Recently I was in a chat in which the question was asked, "What shifts have you made in K-3 literacy since implementation of the Third Grade Reading guarantee?" We were teaching reading long before the Third Grade Reading Guarantee. We were supporting readers and creating explicit plans for support long before this mandate. As a teacher of reading, my goal is never about passing The Third Grade Reading Guarantee, but instead it is to support readers and help them to take beginning steps into their reading lives. I dream of readers who don't just pass tests, but read well beyond the school day. Readers who talk about books with friends. Readers who stay up later than they are supposed to so they can finish book. Readers who see the world through different eyes because of the stories they carry within them.
What "guarantees" readers? There is no magical answer, but here are the steps I find essential in helping readers to grow:
- Read Aloud: reading aloud several times a day helps readers to hear the sounds of words, learn the way stories work, have pleasurable conversation around books, and experience new possibilities.
- Time to read independently: many of our readers working to catch up to peers have less time to read - and time is what they need most of all.
- Books! Books! Books!: classroom libraries full of books entice readers. I love the energy created when new books come into the classroom library for students to enjoy.
- Connections: helping readers build connections to books, authors, characters, their community, and the global reading community can help increase their desire to read.

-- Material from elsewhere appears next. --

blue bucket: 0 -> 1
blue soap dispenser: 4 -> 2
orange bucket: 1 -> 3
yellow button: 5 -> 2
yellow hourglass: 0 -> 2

- Responsive Instruction: through timely assessments, conferring conversations, and time spent beside readers we can discover what readers have under control and plan next steps.

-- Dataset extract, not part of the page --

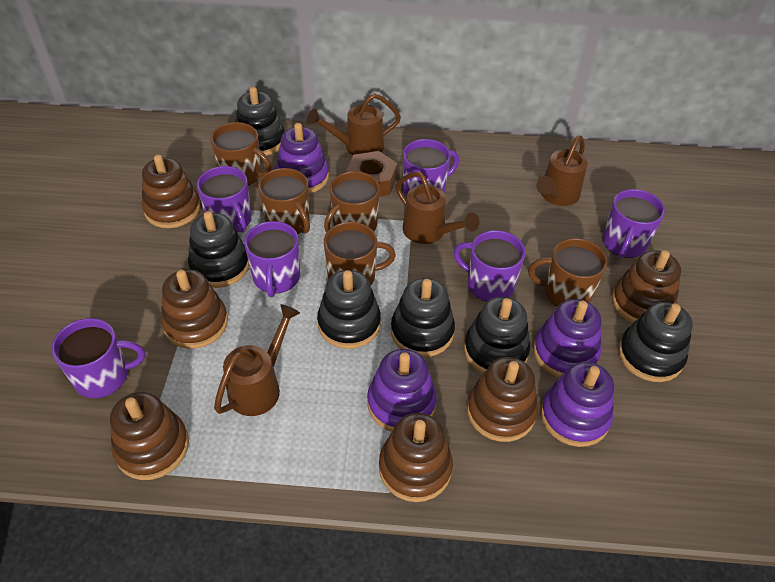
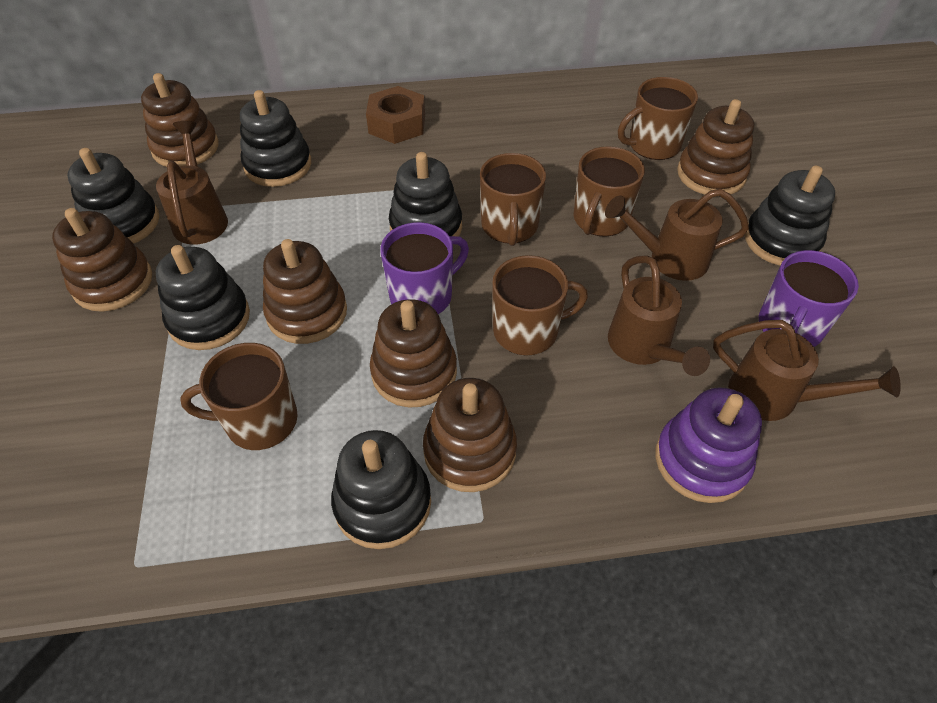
purple mug: 6 -> 2
purple stacking toy: 4 -> 1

- Ownership: the more students have choice about the books they will read and ownership over the goals set for their reading, the more likely they are to make strong progress.
As a teacher of reading, I know the stories that go beyond the numbers. For some of the students who work the hardest, reading doesn't come easily. It is easy in times of mandates to choose instructional practices that give us short term results instead of staying true to best practices for developing young literate minds. As teachers of reading, it is our job to walk alongside readers and shine a light on the stories that surround them. It's our job to stay informed, develop sound pedagogy, and advocate for the young children just beginning their journey into our literate world.